To run these comparisons, we leveraged JAX, a highly efficient library that allows AI models to be compiled with XLA, a compiler designed specifically for AI models. Using XLA, we can build a compiled representation of Conformer-2 that can be conveniently ported to different hardware, making it easy to run on various accelerated instances on Google Cloud for straightforward comparison.
Experimental setup
The Conformer-2 model that we used for testing has 2 billion parameters, with over 1.5k hidden dimensions, 12 attention heads, and 24 encoder layers. We tested the model on three different accelerated instances on Google Cloud TPU v5e, G2, and A2. Given the cloud’s pay-per-chip-hour pricing model, we maximized the batch size for each type of accelerator under the constraint of the chip’s memory. This allowed for an accurate measurement of cost per hour of audio transcribed for a production system.

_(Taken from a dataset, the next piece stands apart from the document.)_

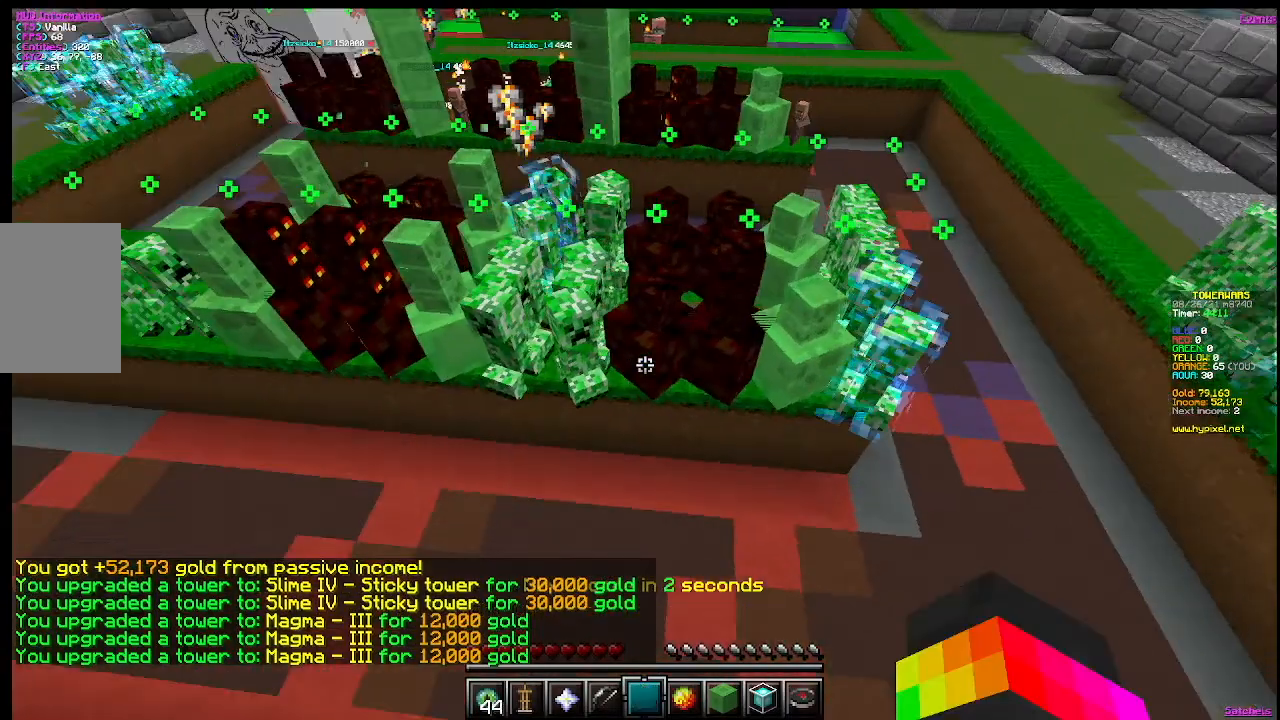
{"keys": [], "mouse": [], "events": [[167, "mouse_right", "up"], [167, "w", "down"], [417, "w", "up"]]}
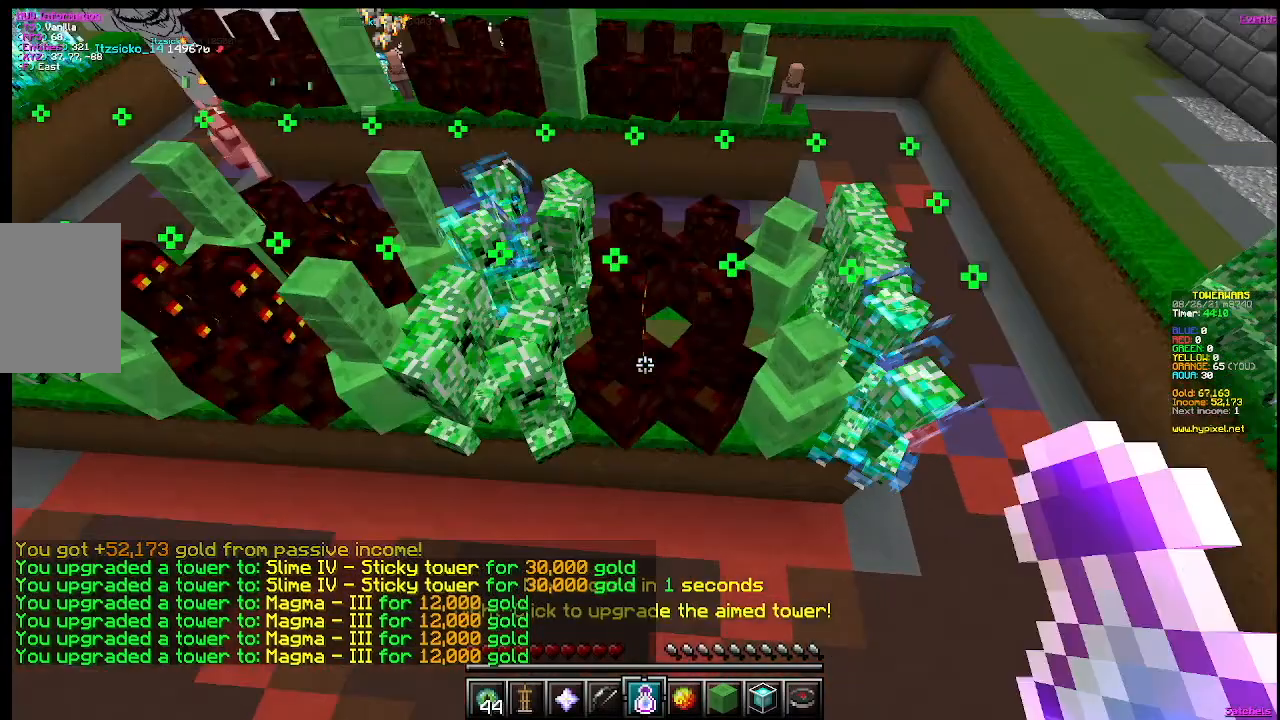
{"keys": [], "mouse": ["right"], "events": [[351, "mouse_right", "down"]]}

To evaluate each chip, we passed identical audio data through the model on each type of hardware, measuring the inference speed for each type of hardware. This approach allowed us to evaluate the cost per chip to run inference on 100k hours of audio data with no confounding factors.
Results: Cloud TPU v5e leads in large-scale inference price-performance
Our experimental results show that Cloud TPU v5e is the most cost-efficient accelerator on which to run large-scale inference for our model. It delivers 2.7x greater performance per dollar than G2 and 4.2x greater performance per dollar than A2 instances.